Brush Fire Conditions Spark Concerns
Abnormally warm temperatures and unusually dry conditions have started a series of brush fires in the area.
A mild winter may have been good for municipalites and their snow removal budget, but as spring begins the atypical weather pattern has increased the risk of brush fires.
Recently the Chester Township Police and the Chester Fire Company No. responded to a fire on Old Four Bridges Road that consumed a half acre of land before being extinguished. The cause of the fire was believed to be an extinguished cigar.
Regardless of the cause, the fires are something the Chester Township Police take seriously.
“These brush fires always have the potential to cause wide spread damage to property and injury to first responders and homeowners alike,” Chester Township Police Chief Wayne Martini said. “Fortunately, there was little wind that day and the quick response of fire personnel put a leash on the fire before it had time to get out of hand.”
Even more recently, on March 24, the police, the Chester Volunteer Fire Company and NJ Forest Fire Service were called to the area of State Park Road for a reported brush fire near a residence.
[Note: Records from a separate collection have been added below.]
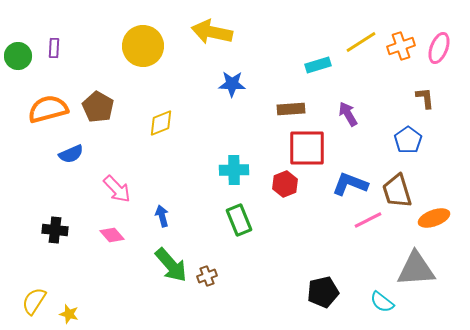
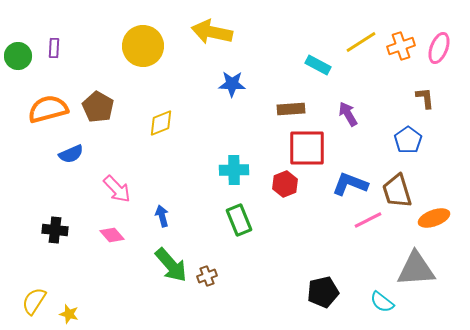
cyan rectangle: rotated 45 degrees clockwise
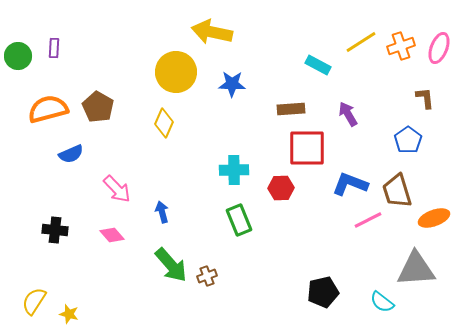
yellow circle: moved 33 px right, 26 px down
yellow diamond: moved 3 px right; rotated 44 degrees counterclockwise
red hexagon: moved 4 px left, 4 px down; rotated 20 degrees clockwise
blue arrow: moved 4 px up
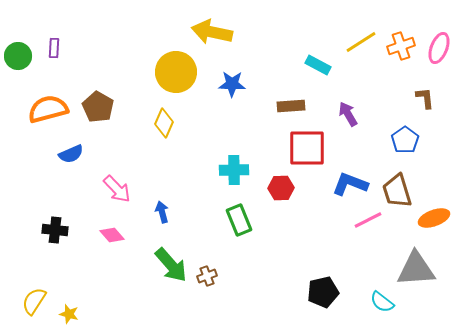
brown rectangle: moved 3 px up
blue pentagon: moved 3 px left
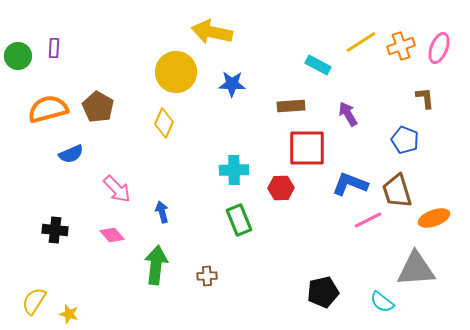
blue pentagon: rotated 16 degrees counterclockwise
green arrow: moved 15 px left; rotated 132 degrees counterclockwise
brown cross: rotated 18 degrees clockwise
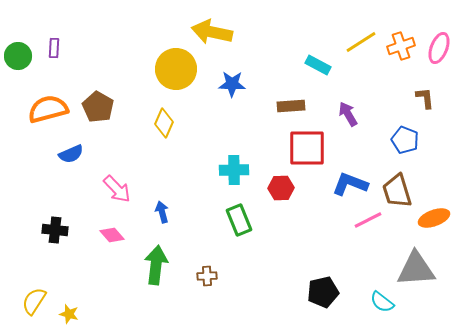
yellow circle: moved 3 px up
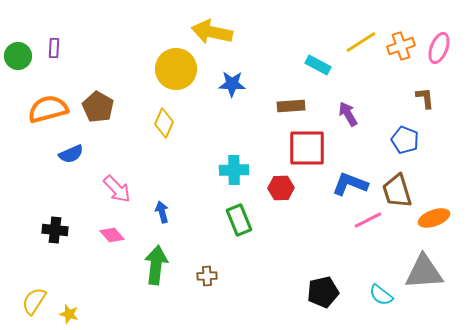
gray triangle: moved 8 px right, 3 px down
cyan semicircle: moved 1 px left, 7 px up
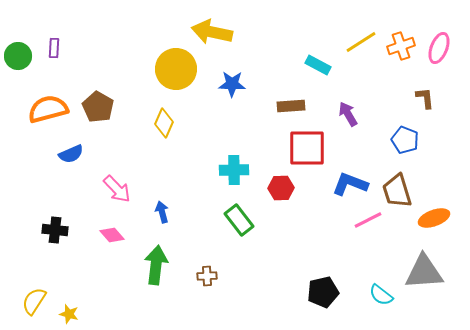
green rectangle: rotated 16 degrees counterclockwise
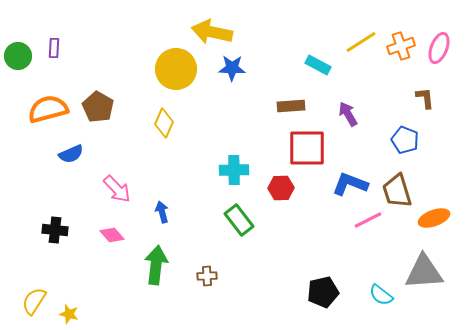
blue star: moved 16 px up
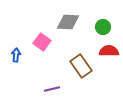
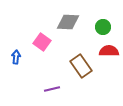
blue arrow: moved 2 px down
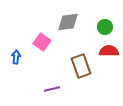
gray diamond: rotated 10 degrees counterclockwise
green circle: moved 2 px right
brown rectangle: rotated 15 degrees clockwise
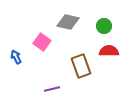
gray diamond: rotated 20 degrees clockwise
green circle: moved 1 px left, 1 px up
blue arrow: rotated 32 degrees counterclockwise
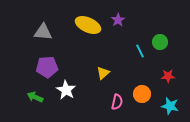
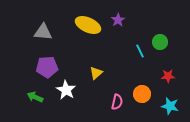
yellow triangle: moved 7 px left
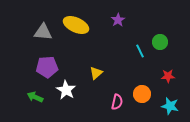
yellow ellipse: moved 12 px left
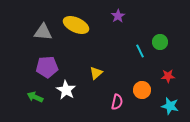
purple star: moved 4 px up
orange circle: moved 4 px up
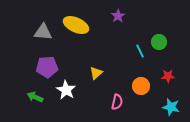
green circle: moved 1 px left
orange circle: moved 1 px left, 4 px up
cyan star: moved 1 px right, 1 px down
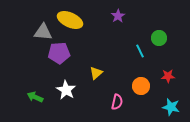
yellow ellipse: moved 6 px left, 5 px up
green circle: moved 4 px up
purple pentagon: moved 12 px right, 14 px up
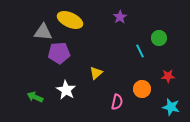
purple star: moved 2 px right, 1 px down
orange circle: moved 1 px right, 3 px down
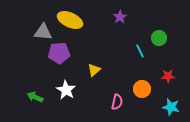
yellow triangle: moved 2 px left, 3 px up
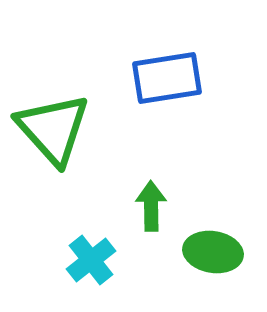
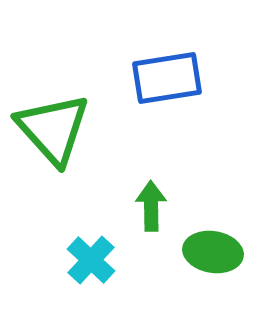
cyan cross: rotated 9 degrees counterclockwise
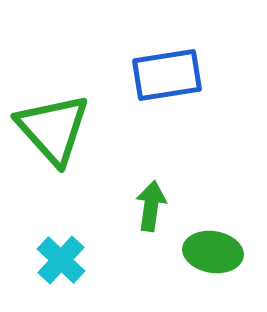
blue rectangle: moved 3 px up
green arrow: rotated 9 degrees clockwise
cyan cross: moved 30 px left
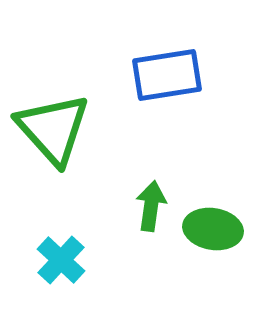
green ellipse: moved 23 px up
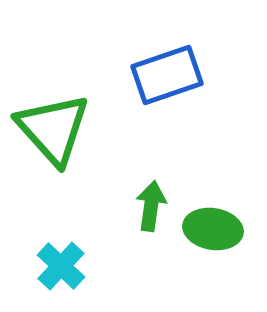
blue rectangle: rotated 10 degrees counterclockwise
cyan cross: moved 6 px down
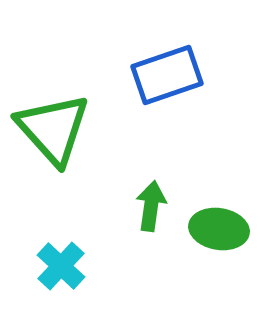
green ellipse: moved 6 px right
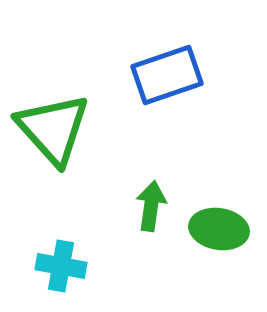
cyan cross: rotated 33 degrees counterclockwise
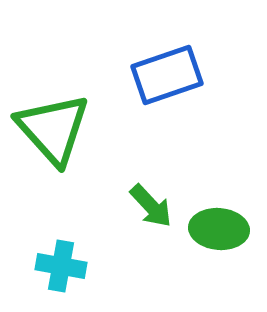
green arrow: rotated 129 degrees clockwise
green ellipse: rotated 4 degrees counterclockwise
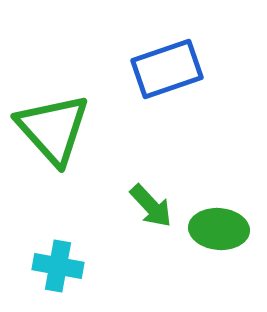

The residents were evacuated from their home while the fire companies worked to extinguish the fire. There were no injuries and no damage to structures and the family was able to return to their residence shortly thereafter. However, the resident was burning brush in a barrel when a gust of wind carried some embers away and set the woods on fire.
According to Scott Mortensen of the New Jersey Forest Fire Service, the local fire wardens have been on alert due to the dry, warm conditions experienced over the winter. The wardens look where the danger of wildfire may exist.
“This includes places like the Township of Chester which has not only a fair amount of open space but something else, termed 'wildland urban interface' where improved properties (homes) meet the natural surroundings,” Mortensen said. “It is these areas which cause us the most concern as they effect all three of the items we are trying to protect, life property and natural resources.”
For his part, Mortensen sees the mitigation of these dangers through vigilance of his organization and close communication with the local fire departments.
“By doing so we are able to safely utilize the least amount of resources, saving the taxpayers money,” Mortensen said. “While simultaneously meeting the goals of both agencies as well as the general public.”
Fire prevention through education and public awareness is key, and to that end, Mortensen and the New Jersey Forest Fire Service have a few reminders for the public:
- Make sure your home is numbered, in a conspicuous location.
- Keep flammables, such as accumulated leaves and pine needles away from your home. This includes out of the gutters and off the roof.
- Stack firewood at least 30' away from the house and dispose ashes properly as they should be cold, to the touch, prior to leaving them unattended.
- Make sure access to your property is available for emergency apparatus. 16' wide is a good guideline.
- All occupants, including children, should no to never to play with matches and how to dial emergency (911) help, should it be necessary.
- Plan a safe escape route for you and your family including a 'meeting place' where all can re-assemble.
- Never burn without a permit and never leave a fire unattended. This includes barbecues, chimineas, etc.
- Should a fire occur, call 911 immediately. Do not hesitate!
As the lead agency in the state, the New Jersey Forest Fire Service is responsible for protecting life, property and natural resources from the threat of wildfire. Our goal is to limit the number of wildfires annually to under 2,000 and the acreage burned to less than 1/2 of 1% of the total protected area of 3.15 million acres. This translates to 15,000 acres. Some of their preventative action includes fire hazard mitigation, including prescribed (controlled) burning; improved training throughout the agency as well as local departments, followed by a safe and aggressive initial attack on any reported wildfires.